The second trap Gregory set was in stating his question in such a way as to move the sympathy of the audience to the victim of the rape or incest and to negate the very real existence of an innocent third party – the unborn baby. Santorum should have made that unborn baby at least as real to his listeners as Gregory was making the victims of rape and incest by his question.

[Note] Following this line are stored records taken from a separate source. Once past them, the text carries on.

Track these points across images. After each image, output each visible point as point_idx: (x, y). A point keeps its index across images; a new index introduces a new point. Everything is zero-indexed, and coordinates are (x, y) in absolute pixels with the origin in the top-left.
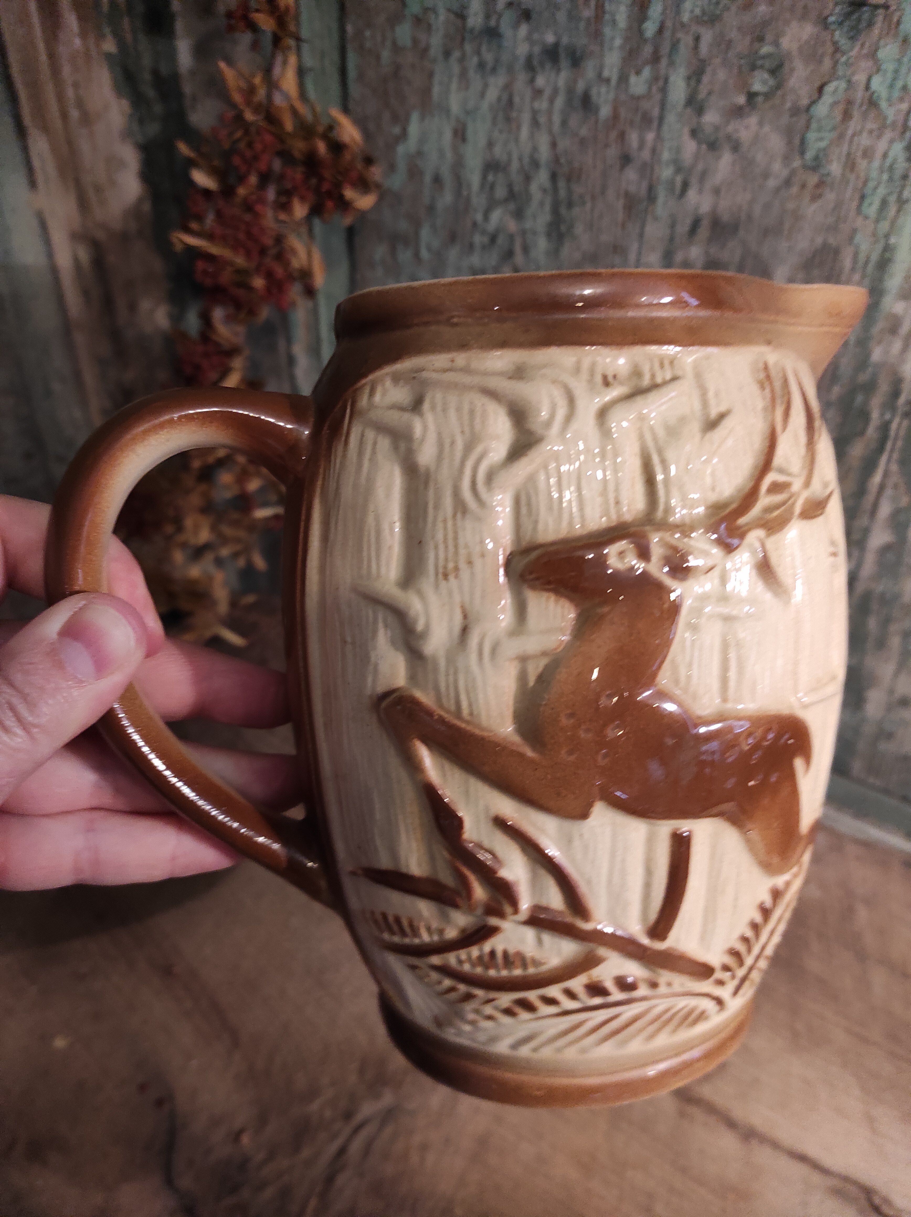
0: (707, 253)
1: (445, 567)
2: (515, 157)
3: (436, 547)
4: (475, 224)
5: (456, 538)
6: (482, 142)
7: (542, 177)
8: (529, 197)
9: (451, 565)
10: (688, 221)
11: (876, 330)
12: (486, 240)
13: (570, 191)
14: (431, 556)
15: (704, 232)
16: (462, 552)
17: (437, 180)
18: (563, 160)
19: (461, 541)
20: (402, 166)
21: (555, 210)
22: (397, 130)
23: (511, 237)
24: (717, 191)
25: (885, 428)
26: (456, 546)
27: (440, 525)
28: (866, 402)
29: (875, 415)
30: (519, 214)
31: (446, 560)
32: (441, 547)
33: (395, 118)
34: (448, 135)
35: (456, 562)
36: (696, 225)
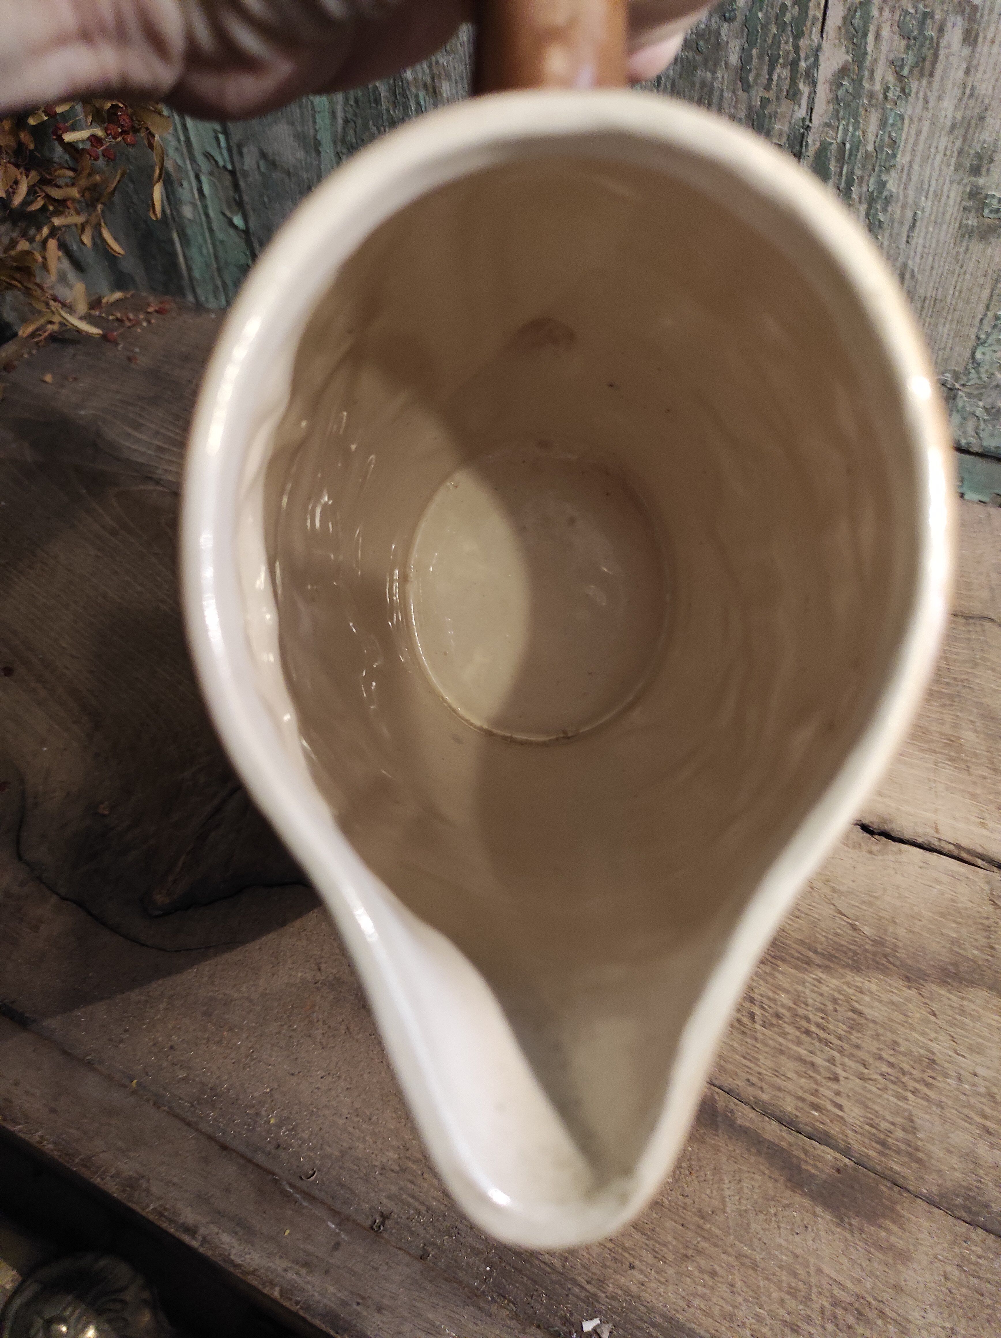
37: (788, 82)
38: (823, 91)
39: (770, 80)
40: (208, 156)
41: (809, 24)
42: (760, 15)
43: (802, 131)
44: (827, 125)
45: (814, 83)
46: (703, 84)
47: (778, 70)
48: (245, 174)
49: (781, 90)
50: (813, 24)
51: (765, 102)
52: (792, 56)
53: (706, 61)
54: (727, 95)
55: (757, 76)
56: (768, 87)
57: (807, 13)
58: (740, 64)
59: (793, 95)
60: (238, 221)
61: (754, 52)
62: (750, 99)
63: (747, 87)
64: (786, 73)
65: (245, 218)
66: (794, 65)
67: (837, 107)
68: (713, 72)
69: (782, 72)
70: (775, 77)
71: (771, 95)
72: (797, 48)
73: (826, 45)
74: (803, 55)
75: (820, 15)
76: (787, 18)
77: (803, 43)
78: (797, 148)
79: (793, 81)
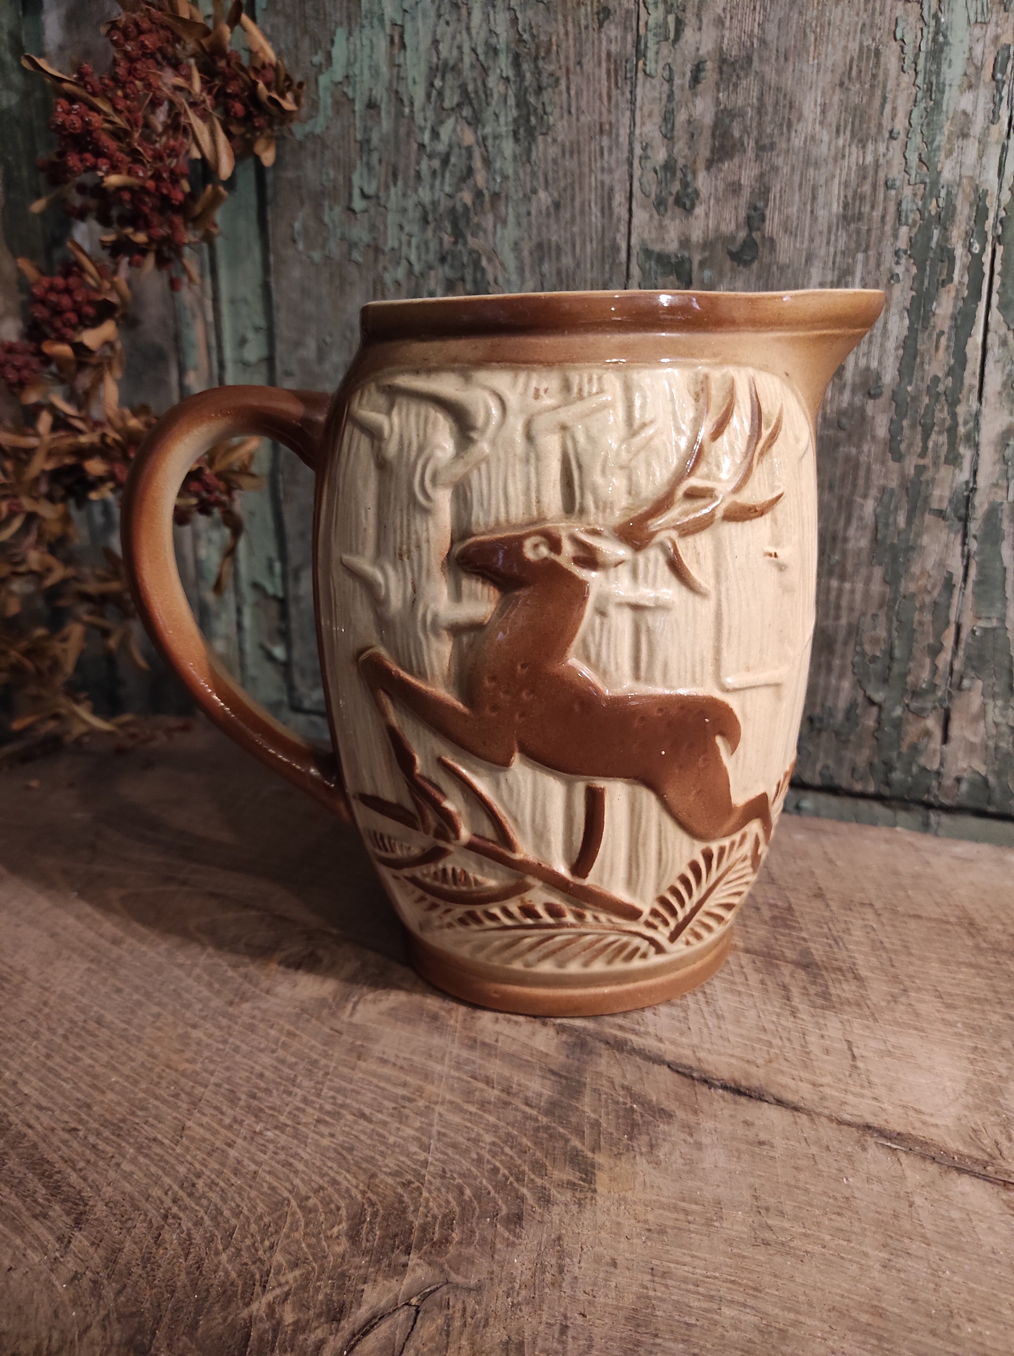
0: (718, 102)
1: (401, 550)
2: (466, 49)
3: (395, 532)
4: (422, 146)
5: (409, 525)
6: (425, 43)
7: (504, 63)
8: (488, 94)
9: (405, 547)
10: (688, 68)
11: (941, 139)
12: (436, 163)
13: (538, 72)
14: (392, 537)
15: (710, 74)
16: (413, 537)
17: (372, 105)
18: (526, 36)
19: (412, 527)
20: (326, 100)
21: (521, 103)
22: (318, 58)
23: (469, 149)
24: (720, 22)
25: (975, 266)
26: (409, 533)
27: (398, 513)
28: (945, 238)
29: (959, 251)
30: (476, 122)
31: (402, 543)
32: (399, 531)
33: (316, 45)
34: (383, 44)
35: (409, 545)
36: (698, 69)
37: (945, 447)
38: (988, 454)
39: (925, 448)
40: (256, 586)
41: (965, 391)
42: (909, 389)
43: (966, 493)
44: (996, 485)
45: (977, 446)
46: (848, 459)
47: (934, 437)
48: (298, 599)
49: (938, 457)
50: (970, 391)
51: (920, 469)
52: (948, 423)
53: (850, 436)
54: (876, 467)
55: (910, 445)
56: (923, 455)
57: (962, 383)
58: (888, 436)
59: (954, 460)
60: (279, 652)
61: (905, 423)
62: (902, 468)
63: (898, 457)
64: (943, 439)
65: (289, 649)
66: (952, 430)
67: (1004, 467)
68: (859, 447)
69: (938, 439)
70: (931, 444)
71: (927, 461)
72: (954, 415)
73: (985, 410)
74: (961, 420)
75: (976, 383)
76: (941, 388)
77: (961, 410)
78: (962, 511)
79: (952, 445)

Santorum could have leaned forward; he could have looked animated; he could have spoken with a passion welling up from heartfelt recognition that lives depend upon the words I next utter and he could have said things like this:
David, we have thousands of citizens in this country who were conceived by rape or incest. They are valuable human beings who did not deserve to be punished for the crimes of their fathers. Do you think we should be sending the message to them that they should not exist – that they are worthless garbage because of how they were conceived?
Or
David, in 1977, in the case of Coker v. Georgia, the Supreme Court decided it was cruel and unusual punishment to administer the death penalty for rape. If it is cruel and unusual punishment to kill the perpetrator of the rape, how can it be anything other than cruel and a horrible injustice to take the life of the innocent baby conceived by rape or incest through no fault of its own?
Or
David, feminists have correctly pointed out for many years that rape is about more than just sex – it is about abuse of power. In rape, a man uses his superior physical strength – that he should be using to protect women – to violently overpower a woman. We should not be sending a pregnant woman who has been raped the message that we expect her now to turn around and use her superior power over her unborn baby to take his or her life instead of protecting and nurturing that baby. She and the baby are both victims of the rapist and we should love and seek healing for them both.
Or
David, nothing has empowered and sheltered those who commit rape and incest more than the practices of Planned Parenthood. Girls who have been victims of incest need protection, not an abortion that covers up the evidence of the crime and returns them for more abuse. And it is simply a myth that what women who have been raped want is to take the life of their innocent babies. What they want is healing and for justice to be done. How is it just to take the life of an innocent baby for these terrible crimes? How does another act of violence heal anything?
You see if Rick Santorum would have passionately answered along these lines, he would have avoided the traps set for him by Gregory. Moreover, he would have been properly speaking as a Catholic in the public square. Saying “I believe” is quite contrary to the way the Church tells us Catholics we ought to address ourselves to our fellow citizens, especially on life issues. Instead of talking about what I/we believe, we should be talking about what we – meaning us and our neighbors, religious or otherwise — know.
We know that the unborn baby is a separate human person from the mother and the father. We know that the right to life is the first right, without which no other rights make any sense. We know that one of the express purposes for the existence of our government is to protect that right. We know that law and might do not make right, but that law must be based on the truth of the dignity of the human person. We know that innocent children should not be punished for the crimes of their fathers. We know these things and we should state what we know clearly, without hesitancy, without shrinking back and looking vaguely discomforted by the topic. And so should Rick Santorum, already.